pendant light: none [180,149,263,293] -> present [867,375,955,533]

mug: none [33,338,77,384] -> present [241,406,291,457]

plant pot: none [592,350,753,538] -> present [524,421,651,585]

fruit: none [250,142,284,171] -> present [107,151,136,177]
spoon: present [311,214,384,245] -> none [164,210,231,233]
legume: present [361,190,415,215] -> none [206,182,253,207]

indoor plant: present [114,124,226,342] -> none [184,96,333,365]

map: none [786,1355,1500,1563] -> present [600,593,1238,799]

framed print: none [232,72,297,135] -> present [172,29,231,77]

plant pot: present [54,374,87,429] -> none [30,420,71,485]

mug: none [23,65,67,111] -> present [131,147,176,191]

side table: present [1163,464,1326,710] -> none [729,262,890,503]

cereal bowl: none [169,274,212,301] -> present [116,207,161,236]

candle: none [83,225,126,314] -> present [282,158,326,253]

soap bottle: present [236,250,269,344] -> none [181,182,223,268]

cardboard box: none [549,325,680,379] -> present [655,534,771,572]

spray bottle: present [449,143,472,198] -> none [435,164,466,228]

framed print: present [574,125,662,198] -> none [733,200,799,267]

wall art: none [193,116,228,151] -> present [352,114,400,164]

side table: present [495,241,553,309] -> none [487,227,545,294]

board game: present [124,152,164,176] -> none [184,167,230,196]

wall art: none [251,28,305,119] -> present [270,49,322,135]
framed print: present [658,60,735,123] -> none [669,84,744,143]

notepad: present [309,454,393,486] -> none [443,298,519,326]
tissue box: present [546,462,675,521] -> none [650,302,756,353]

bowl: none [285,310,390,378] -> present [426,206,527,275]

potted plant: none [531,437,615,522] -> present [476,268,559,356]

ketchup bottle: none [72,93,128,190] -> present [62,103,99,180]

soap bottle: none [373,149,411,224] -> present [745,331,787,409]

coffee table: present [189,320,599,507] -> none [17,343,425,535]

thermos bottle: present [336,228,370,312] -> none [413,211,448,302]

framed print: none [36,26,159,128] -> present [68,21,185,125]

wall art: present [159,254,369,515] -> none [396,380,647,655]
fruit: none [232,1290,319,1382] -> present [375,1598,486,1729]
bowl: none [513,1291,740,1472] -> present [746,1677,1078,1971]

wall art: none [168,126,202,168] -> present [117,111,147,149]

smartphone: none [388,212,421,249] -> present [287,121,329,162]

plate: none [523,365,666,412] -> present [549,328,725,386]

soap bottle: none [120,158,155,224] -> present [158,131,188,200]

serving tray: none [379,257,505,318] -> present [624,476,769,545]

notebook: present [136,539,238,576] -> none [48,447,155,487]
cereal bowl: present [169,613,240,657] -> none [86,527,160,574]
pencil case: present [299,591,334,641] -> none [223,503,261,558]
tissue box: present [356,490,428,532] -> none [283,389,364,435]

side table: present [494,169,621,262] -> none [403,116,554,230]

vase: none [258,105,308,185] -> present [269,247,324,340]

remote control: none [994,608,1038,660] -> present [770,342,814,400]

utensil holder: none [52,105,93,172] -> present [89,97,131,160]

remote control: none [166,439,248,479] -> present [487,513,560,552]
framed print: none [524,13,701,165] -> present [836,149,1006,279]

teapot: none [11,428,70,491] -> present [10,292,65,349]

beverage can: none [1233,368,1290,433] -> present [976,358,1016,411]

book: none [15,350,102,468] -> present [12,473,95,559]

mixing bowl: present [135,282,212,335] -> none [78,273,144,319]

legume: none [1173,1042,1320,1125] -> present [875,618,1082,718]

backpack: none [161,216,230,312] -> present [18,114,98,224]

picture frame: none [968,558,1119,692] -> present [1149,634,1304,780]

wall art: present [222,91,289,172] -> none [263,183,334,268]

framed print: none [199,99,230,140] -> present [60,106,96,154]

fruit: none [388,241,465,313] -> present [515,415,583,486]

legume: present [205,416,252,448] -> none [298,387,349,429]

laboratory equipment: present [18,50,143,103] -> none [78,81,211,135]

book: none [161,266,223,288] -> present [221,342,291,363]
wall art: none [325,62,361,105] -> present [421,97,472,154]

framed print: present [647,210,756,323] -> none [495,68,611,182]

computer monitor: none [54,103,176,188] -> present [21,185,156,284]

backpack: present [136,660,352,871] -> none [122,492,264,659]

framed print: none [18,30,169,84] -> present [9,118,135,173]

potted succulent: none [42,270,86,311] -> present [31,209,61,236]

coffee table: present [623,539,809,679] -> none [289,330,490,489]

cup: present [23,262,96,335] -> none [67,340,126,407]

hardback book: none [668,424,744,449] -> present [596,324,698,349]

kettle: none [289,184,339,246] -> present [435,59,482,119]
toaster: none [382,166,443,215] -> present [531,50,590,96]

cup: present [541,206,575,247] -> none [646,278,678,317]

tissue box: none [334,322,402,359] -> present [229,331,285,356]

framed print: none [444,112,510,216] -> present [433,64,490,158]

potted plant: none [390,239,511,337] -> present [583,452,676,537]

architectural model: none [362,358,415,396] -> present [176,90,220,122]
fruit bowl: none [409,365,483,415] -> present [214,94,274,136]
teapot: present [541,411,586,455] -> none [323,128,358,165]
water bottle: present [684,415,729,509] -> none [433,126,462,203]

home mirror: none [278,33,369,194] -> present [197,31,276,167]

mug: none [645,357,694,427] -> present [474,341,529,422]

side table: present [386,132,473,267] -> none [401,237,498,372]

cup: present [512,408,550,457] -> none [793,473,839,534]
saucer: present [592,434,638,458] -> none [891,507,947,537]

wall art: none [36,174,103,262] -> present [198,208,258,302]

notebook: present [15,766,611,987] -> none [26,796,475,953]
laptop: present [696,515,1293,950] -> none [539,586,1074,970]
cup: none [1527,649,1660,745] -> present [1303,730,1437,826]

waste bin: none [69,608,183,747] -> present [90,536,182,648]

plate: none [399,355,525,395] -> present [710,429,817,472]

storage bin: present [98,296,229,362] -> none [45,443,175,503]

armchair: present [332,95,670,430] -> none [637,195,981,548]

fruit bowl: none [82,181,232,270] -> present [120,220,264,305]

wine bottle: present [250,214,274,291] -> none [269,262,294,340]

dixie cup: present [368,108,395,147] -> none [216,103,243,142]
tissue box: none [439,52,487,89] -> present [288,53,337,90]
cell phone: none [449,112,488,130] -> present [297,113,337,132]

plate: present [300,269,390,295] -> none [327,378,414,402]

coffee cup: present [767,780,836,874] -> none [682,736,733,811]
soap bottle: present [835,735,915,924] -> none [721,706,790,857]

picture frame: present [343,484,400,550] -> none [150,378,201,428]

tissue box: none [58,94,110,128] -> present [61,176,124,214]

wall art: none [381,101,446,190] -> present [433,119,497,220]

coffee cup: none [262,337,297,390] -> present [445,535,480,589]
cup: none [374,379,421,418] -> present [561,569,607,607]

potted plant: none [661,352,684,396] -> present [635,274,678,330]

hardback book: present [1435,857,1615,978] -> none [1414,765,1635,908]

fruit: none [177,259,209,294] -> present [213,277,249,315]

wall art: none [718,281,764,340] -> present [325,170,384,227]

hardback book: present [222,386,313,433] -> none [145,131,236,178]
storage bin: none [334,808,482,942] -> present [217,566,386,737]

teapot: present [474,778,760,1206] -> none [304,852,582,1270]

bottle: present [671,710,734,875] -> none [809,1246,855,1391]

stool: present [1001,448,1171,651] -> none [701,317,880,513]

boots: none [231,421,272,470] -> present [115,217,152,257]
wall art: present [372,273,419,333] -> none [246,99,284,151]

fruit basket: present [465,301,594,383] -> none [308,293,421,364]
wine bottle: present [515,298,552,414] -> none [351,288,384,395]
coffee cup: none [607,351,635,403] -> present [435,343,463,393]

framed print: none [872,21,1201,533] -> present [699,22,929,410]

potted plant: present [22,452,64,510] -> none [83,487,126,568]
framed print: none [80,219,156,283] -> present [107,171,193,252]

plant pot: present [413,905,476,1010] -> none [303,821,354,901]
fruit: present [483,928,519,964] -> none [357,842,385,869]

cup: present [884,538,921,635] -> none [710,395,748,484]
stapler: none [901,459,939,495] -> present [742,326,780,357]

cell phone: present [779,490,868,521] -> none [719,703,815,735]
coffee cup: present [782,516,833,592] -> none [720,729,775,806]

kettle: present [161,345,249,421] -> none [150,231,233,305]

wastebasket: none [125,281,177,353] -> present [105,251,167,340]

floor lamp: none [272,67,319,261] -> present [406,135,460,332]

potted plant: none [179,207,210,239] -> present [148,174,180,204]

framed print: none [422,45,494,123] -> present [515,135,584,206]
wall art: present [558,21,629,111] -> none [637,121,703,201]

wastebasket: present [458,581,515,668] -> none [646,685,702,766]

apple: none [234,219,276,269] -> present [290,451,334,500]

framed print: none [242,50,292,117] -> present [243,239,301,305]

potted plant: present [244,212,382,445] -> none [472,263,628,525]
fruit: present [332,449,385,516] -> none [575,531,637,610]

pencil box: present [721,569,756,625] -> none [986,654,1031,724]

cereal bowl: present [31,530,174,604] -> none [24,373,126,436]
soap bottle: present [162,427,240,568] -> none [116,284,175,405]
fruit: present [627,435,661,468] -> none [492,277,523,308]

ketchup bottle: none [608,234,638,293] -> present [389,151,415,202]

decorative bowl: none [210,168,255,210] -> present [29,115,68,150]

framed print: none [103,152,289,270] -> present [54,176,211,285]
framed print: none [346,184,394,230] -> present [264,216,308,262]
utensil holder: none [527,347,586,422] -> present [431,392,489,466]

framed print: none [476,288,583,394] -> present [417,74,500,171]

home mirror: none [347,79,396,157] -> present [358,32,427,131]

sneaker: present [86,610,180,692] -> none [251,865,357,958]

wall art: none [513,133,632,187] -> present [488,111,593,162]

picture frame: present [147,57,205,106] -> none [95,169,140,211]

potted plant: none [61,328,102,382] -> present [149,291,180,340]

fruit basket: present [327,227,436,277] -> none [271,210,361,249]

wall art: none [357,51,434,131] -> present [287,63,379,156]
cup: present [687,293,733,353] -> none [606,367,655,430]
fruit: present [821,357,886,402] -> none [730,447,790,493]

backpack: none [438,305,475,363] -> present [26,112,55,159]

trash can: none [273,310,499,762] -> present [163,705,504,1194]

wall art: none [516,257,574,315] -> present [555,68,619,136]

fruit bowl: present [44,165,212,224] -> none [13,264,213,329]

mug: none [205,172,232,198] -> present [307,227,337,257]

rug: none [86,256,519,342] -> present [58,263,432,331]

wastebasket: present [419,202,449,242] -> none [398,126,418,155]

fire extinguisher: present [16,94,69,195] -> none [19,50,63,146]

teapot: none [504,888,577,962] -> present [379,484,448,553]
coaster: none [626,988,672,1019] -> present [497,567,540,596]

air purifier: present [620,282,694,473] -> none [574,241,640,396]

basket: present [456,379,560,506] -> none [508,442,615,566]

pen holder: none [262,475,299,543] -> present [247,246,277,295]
- - - - -
• **ASSIGNMENT**
All lines in the listing above from the line containing "coffee cup: none [262,337,297,390]" to the line containing "hardback book: present [1435,857,1615,978]", inclusive, should be retyped exactly; no other lines should appear.

• **SOLUTION TO THIS EXERCISE**
coffee cup: none [262,337,297,390] -> present [445,535,480,589]
cup: none [374,379,421,418] -> present [561,569,607,607]

potted plant: none [661,352,684,396] -> present [635,274,678,330]

hardback book: present [1435,857,1615,978] -> none [1414,765,1635,908]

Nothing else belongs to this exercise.